Multiple articles, commentaries, and analyses (including here at The Diplomat) have, for years, treated as fact the data point that $5.3 trillion in trade transits the South China Sea every year. The origin of that number, however, has long been a mystery.
It first appeared in remarks delivered in late-2010 by then-U.S. Pacific Command chief Admiral Robert F. Willard. Since Willard’s use of the figure, it gradually seeped into common use, becoming an important piece of conventional wisdom on the South China Sea, helping outline the region’s geopolitical and economic salience.

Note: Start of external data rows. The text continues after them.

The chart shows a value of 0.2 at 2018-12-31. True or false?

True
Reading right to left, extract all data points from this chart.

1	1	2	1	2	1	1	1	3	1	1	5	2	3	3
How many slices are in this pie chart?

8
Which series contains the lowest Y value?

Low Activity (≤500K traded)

Now, for the first time, a team of researchers at the Center for Strategic and International Studies’ China Power project have dug into the question of just how much trade a year passes through the waterways of the South China Sea. With a new dataset, the researchers conclude that in 2016 the figure comes in at approximately $3.37 trillion.

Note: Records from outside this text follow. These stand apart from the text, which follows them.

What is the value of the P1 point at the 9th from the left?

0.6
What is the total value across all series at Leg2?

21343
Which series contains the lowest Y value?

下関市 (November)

For all intents and purposes, that number is large enough to make the basic point that a lot of regional trade passes through the South China Sea, but it does fall substantially short of the $5.3 trillion figure that is so commonly used. In 2010, when the figure first appears to have emerged out of U.S. Pacific Command, the CSIS researchers find that total trade volumes through the South China Sea stood in the range of $2.8 trillion, a little more than half the earlier estimate.
“The frequent citing of the $5.3 trillion figure in various publications implies an overwhelming concern among the media, scholars, and governments that a disruption of South China Sea trade would precipitate a global economic crisis,” the CSIS report notes.
The new trade estimates offer an enlightening picture of the stakes in the South China Sea for various regional states, including claimants. In 2016, only five countries relied on the South China Sea for more than 50 percent of their total trade.
These include, in descending order, Vietnam (86 percent), Indonesia (85 percent), Thailand (74 percent), Singapore (66 percent), and Malaysia (58 percent). Of these states, only Vietnam and Malaysia are claimants in the South China Sea, while Indonesia maintains an exclusive economic zone dispute with China.
China, meanwhile, despite grabbing headlines for its island-building activities in the South China Sea and broader assertion of jurisdiction in disputed areas through its coast guard, relies on the South China Sea for 39 percent of all its trade.
The CSIS study does demonstrate that the core assertion behind the $5.3 trillion figure remains correct, even if the data point itself was not: the South China Sea is indeed an important nexus for regional and global economic activity. In 2016, 21 percent of all global trade transited the South China Sea, for example.
As a result, any future conflict in the South China Sea, either between regional claimant states or a broader war drawing in the United States, will likely have significant disruptive effects on global commerce.